JOB ITEM
Reproduce the data, keeping every word exactly as it is.
** INFORMATION follows **
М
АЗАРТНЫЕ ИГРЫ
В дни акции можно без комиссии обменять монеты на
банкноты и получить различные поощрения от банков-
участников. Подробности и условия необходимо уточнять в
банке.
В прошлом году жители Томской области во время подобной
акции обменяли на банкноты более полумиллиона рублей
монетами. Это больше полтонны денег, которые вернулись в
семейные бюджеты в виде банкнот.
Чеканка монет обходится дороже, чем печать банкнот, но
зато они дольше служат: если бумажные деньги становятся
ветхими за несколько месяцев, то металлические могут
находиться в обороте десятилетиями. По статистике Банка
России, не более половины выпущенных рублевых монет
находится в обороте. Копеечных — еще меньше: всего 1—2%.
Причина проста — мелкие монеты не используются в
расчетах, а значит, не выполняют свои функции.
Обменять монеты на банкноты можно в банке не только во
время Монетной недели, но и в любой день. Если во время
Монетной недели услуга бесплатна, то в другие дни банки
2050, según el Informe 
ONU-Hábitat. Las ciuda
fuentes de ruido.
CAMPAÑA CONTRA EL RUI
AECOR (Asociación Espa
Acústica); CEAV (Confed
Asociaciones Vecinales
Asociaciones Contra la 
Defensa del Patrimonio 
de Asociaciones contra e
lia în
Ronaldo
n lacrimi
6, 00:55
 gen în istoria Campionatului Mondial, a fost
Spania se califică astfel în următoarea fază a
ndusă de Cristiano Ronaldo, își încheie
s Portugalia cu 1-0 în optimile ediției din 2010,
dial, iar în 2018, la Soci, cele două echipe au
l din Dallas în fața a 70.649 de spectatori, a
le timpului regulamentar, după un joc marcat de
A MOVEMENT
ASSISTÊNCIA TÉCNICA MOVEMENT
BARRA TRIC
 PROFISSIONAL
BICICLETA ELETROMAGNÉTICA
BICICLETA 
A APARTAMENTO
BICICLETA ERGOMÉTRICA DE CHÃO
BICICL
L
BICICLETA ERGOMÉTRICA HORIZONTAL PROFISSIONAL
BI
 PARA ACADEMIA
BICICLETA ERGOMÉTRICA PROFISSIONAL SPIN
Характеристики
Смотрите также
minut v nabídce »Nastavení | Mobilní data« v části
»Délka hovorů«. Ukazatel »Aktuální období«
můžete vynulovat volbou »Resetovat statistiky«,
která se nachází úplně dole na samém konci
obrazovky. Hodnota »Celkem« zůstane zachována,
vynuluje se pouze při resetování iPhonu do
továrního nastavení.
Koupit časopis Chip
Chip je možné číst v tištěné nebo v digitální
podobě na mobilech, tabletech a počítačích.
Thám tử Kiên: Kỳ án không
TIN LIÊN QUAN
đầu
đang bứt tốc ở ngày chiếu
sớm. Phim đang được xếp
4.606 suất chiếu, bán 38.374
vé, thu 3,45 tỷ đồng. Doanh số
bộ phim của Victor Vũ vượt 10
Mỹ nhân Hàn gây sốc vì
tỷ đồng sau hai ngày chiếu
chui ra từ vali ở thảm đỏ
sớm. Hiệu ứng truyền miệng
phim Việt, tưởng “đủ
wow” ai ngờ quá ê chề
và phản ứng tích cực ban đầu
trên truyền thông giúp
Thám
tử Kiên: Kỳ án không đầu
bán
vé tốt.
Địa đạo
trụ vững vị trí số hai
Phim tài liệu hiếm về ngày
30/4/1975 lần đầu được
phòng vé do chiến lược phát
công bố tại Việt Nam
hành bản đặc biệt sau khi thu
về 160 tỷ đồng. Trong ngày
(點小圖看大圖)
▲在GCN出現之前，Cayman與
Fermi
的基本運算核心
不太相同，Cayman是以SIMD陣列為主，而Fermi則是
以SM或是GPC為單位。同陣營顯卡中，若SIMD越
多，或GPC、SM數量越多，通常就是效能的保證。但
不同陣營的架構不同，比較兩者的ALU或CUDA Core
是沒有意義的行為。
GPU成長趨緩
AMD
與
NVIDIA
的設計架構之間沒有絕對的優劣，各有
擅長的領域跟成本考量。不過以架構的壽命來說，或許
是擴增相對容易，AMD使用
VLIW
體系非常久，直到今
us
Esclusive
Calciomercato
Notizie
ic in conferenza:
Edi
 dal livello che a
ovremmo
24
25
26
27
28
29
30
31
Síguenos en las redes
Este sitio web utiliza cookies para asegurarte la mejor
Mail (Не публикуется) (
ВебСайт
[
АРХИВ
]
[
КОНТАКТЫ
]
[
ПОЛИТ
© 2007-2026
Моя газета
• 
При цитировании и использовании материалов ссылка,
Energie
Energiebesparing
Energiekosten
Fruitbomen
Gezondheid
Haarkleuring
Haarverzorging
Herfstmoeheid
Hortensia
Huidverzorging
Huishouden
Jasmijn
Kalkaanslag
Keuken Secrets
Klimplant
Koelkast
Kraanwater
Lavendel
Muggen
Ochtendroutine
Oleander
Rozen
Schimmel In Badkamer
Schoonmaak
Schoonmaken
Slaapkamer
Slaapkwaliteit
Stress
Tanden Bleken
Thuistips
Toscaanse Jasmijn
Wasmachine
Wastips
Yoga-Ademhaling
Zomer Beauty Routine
** End of INFORMATION **
RESPONSE BELOW
М
АЗАРТНЫЕ ИГРЫ
В дни акции можно без комиссии обменять монеты на
банкноты и получить различные поощрения от банков-
участников. Подробности и условия необходимо уточнять в
банке.
В прошлом году жители Томской области во время подобной
акции обменяли на банкноты более полумиллиона рублей
монетами. Это больше полтонны денег, которые вернулись в
семейные бюджеты в виде банкнот.
Чеканка монет обходится дороже, чем печать банкнот, но
зато они дольше служат: если бумажные деньги становятся
ветхими за несколько месяцев, то металлические могут
находиться в обороте десятилетиями. По статистике Банка
России, не более половины выпущенных рублевых монет
находится в обороте. Копеечных — еще меньше: всего 1—2%.
Причина проста — мелкие монеты не используются в
расчетах, а значит, не выполняют свои функции.
Обменять монеты на банкноты можно в банке не только во
время Монетной недели, но и в любой день. Если во время
Монетной недели услуга бесплатна, то в другие дни банки
2050, según el Informe 
ONU-Hábitat. Las ciuda
fuentes de ruido.
CAMPAÑA CONTRA EL RUI
AECOR (Asociación Espa
Acústica); CEAV (Confed
Asociaciones Vecinales
Asociaciones Contra la 
Defensa del Patrimonio 
de Asociaciones contra e
lia în
Ronaldo
n lacrimi
6, 00:55
 gen în istoria Campionatului Mondial, a fost
Spania se califică astfel în următoarea fază a
ndusă de Cristiano Ronaldo, își încheie
s Portugalia cu 1-0 în optimile ediției din 2010,
dial, iar în 2018, la Soci, cele două echipe au
l din Dallas în fața a 70.649 de spectatori, a
le timpului regulamentar, după un joc marcat de
A MOVEMENT
ASSISTÊNCIA TÉCNICA MOVEMENT
BARRA TRIC
 PROFISSIONAL
BICICLETA ELETROMAGNÉTICA
BICICLETA 
A APARTAMENTO
BICICLETA ERGOMÉTRICA DE CHÃO
BICICL
L
BICICLETA ERGOMÉTRICA HORIZONTAL PROFISSIONAL
BI
 PARA ACADEMIA
BICICLETA ERGOMÉTRICA PROFISSIONAL SPIN
Характеристики
Смотрите также
minut v nabídce »Nastavení | Mobilní data« v části
»Délka hovorů«. Ukazatel »Aktuální období«
můžete vynulovat volbou »Resetovat statistiky«,
která se nachází úplně dole na samém konci
obrazovky. Hodnota »Celkem« zůstane zachována,
vynuluje se pouze při resetování iPhonu do
továrního nastavení.
Koupit časopis Chip
Chip je možné číst v tištěné nebo v digitální
podobě na mobilech, tabletech a počítačích.
Thám tử Kiên: Kỳ án không
TIN LIÊN QUAN
đầu
đang bứt tốc ở ngày chiếu
sớm. Phim đang được xếp
4.606 suất chiếu, bán 38.374
vé, thu 3,45 tỷ đồng. Doanh số
bộ phim của Victor Vũ vượt 10
Mỹ nhân Hàn gây sốc vì
tỷ đồng sau hai ngày chiếu
chui ra từ vali ở thảm đỏ
sớm. Hiệu ứng truyền miệng
phim Việt, tưởng “đủ
wow” ai ngờ quá ê chề
và phản ứng tích cực ban đầu
trên truyền thông giúp
Thám
tử Kiên: Kỳ án không đầu
bán
vé tốt.
Địa đạo
trụ vững vị trí số hai
Phim tài liệu hiếm về ngày
30/4/1975 lần đầu được
phòng vé do chiến lược phát
công bố tại Việt Nam
hành bản đặc biệt sau khi thu
về 160 tỷ đồng. Trong ngày
(點小圖看大圖)
▲在GCN出現之前，Cayman與
Fermi
的基本運算核心
不太相同，Cayman是以SIMD陣列為主，而Fermi則是
以SM或是GPC為單位。同陣營顯卡中，若SIMD越
多，或GPC、SM數量越多，通常就是效能的保證。但
不同陣營的架構不同，比較兩者的ALU或CUDA Core
是沒有意義的行為。
GPU成長趨緩
AMD
與
NVIDIA
的設計架構之間沒有絕對的優劣，各有
擅長的領域跟成本考量。不過以架構的壽命來說，或許
是擴增相對容易，AMD使用
VLIW
體系非常久，直到今
us
Esclusive
Calciomercato
Notizie
ic in conferenza:
Edi
 dal livello che a
ovremmo
24
25
26
27
28
29
30
31
Síguenos en las redes
Este sitio web utiliza cookies para asegurarte la mejor
Mail (Не публикуется) (
ВебСайт
[
АРХИВ
]
[
КОНТАКТЫ
]
[
ПОЛИТ
© 2007-2026
Моя газета
• 
При цитировании и использовании материалов ссылка,
Energie
Energiebesparing
Energiekosten
Fruitbomen
Gezondheid
Haarkleuring
Haarverzorging
Herfstmoeheid
Hortensia
Huidverzorging
Huishouden
Jasmijn
Kalkaanslag
Keuken Secrets
Klimplant
Koelkast
Kraanwater
Lavendel
Muggen
Ochtendroutine
Oleander
Rozen
Schimmel In Badkamer
Schoonmaak
Schoonmaken
Slaapkamer
Slaapkwaliteit
Stress
Tanden Bleken
Thuistips
Toscaanse Jasmijn
Wasmachine
Wastips
Yoga-Ademhaling
Zomer Beauty Routine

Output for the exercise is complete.